David Patrikarakos
Israel’s shadow war with Iran explodes into ‘nuclear terrorism’
If time flows at an even pace, then history does not. Joe Biden may still be new in the job, but he finds himself at the centre of a war between Israel and Iran in everything but name. After a comparative lull, events are not so much accelerating as whirling around the president, drawing him inexorably in.
Last night, Iranian officials reported that the Natanz uranium enrichment plant – a lynchpin of its nuclear programme – had been the victim of what they described as 'nuclear terrorism'. According to US officials quoted in the New York Times, an explosion destroyed the independent power system that supplied the centrifuges for enriching uranium. They estimate it could take at least nine months to resume uranium enrichment there, which is a key path to a potential nuclear bomb.
The Iranians first reported a power failure. Now they say it’s Israel. The Israelis, for their part, say nothing. Their media, meanwhile, says it was Mossad.
Over the years, I have asked many Israeli officials about 'operations' ranging from individual hits to strikes against nuclear reactors. In every case, the response was the same: silence, and a smile. The duration and size of each was entirely dependent on the ego of the person I was asking.
The Israelis have form in this area. Several years ago, along with the Americans, they penetrated Iran’s programme through the use of Stuxnet, a malicious computer worm that successfully targeted the programme’s supervisory control and data acquisition. This caused significant damage to machinery and industrial processes, including the nuclear centrifuges used for uranium enrichment. Once again, no responsibility was ever claimed. Israeli officials positively beamed.
As usual with these things, timing is everything. In Vienna, talks are ongoing between US and Iranian officials via European intermediaries over Iran’s nuclear programme. In 2018, president Donald Trump unilaterally pulled out of the JCPOA, the nuclear deal agreed between Iran and the P5+1 (the Five Security Council powers plus Germany). Biden has made it clear he would like to return to the deal. But if US officials have any ideas about being soft on the Islamic Republic, the Israelis are keen to disabuse them of this notion.
Iran, meanwhile, insists that the US must lift the sanctions Trump reimposed after the US withdrew. Only then, they say, will they countenance a return. Israel, now allied with the Sunni Arab Gulf states, believes the deal to have been weak: they want to see more.
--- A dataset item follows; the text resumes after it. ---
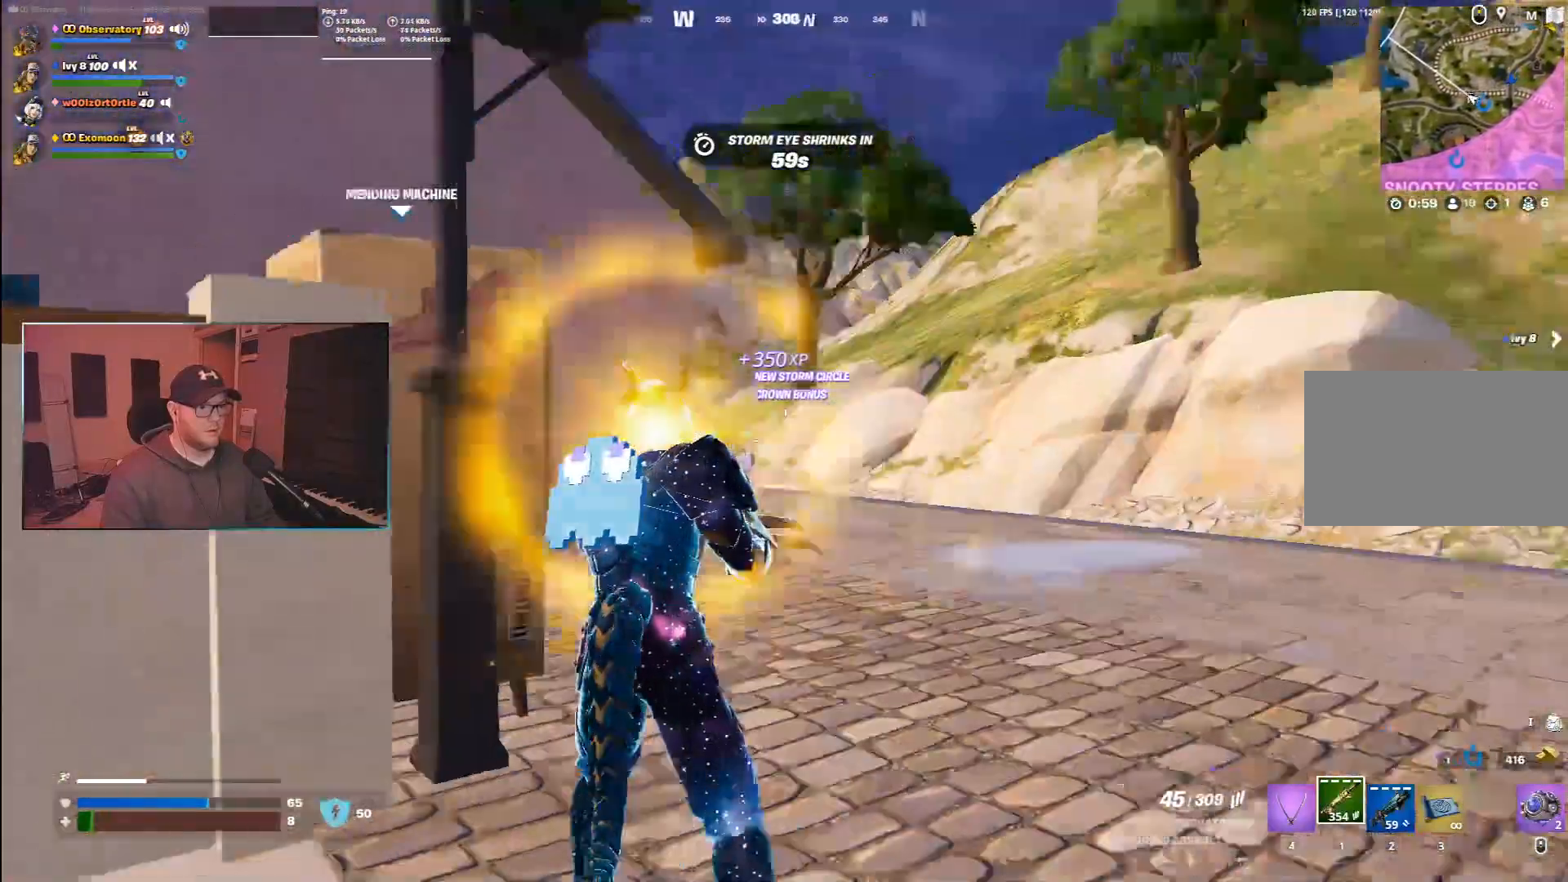
{"keys": [], "mouse": [], "events": [[233, "e", "down"], [283, "w", "up"], [367, "e", "up"]]}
This is only the latest in an exchange of moves from both sides since Biden took power. First came the Israeli assassination of Iranian nuclear chief, Mohsen Fakhrizadeh in November 2020. This was a hit that was also a message – as much for Biden as for Tehran; and its meaning was as blunt as a bullet: presidents change, Israeli security concerns do not.
The Iranians have also been testing Washington. In February, a hail of rockets struck a base hosting US troops in Erbil, the capital of Iraqi Kurdistan. The militant group, Saraya Awliya al-Dam, a Iranian front organisation, claimed responsibility. The US was forced to respond in kind. Jesus may have been from Judea, but the Middle East is no place in which to turn the other cheek.
The Iranians are now furious. 'The Zionists want to take revenge because of our progress in the way to lift sanctions,' said Iranian Foreign Minister Mohammad Javad Zarif. 'They have publicly said that they will not allow this. But we will take our revenge from the Zionists.'
The fight between Iran and Israel plays out across multiple theatres. Since 2019, Israel has attacked ships carrying Iranian oil (mainly to Iranian ally Syria) and weapons through the eastern Mediterranean and Red Seas. Iran is responding in kind. In early April, the Iranian ship, the Shahr e Kord was struck in an Israeli mine attack. Iran, which always responds clandestinely and with no claims of responsibility, reportedly struck back against an Israeli-owned container ship, the Lori.
On land, sea and in cyberspace, the Israelis and Iranians have been going at it for years. Now, as Tehran and Washington start to circle each other diplomatically, the Mossad and Iran’s various foreign and security arms – not least the Quds force – continue to stalk each other militarily. This, beyond mere questions of enrichment levels and sanctions, is what Joe Biden must negotiate if he is to find any sort of solution to a problem that has dominated the 21st century and shows no signs of ending any time soon.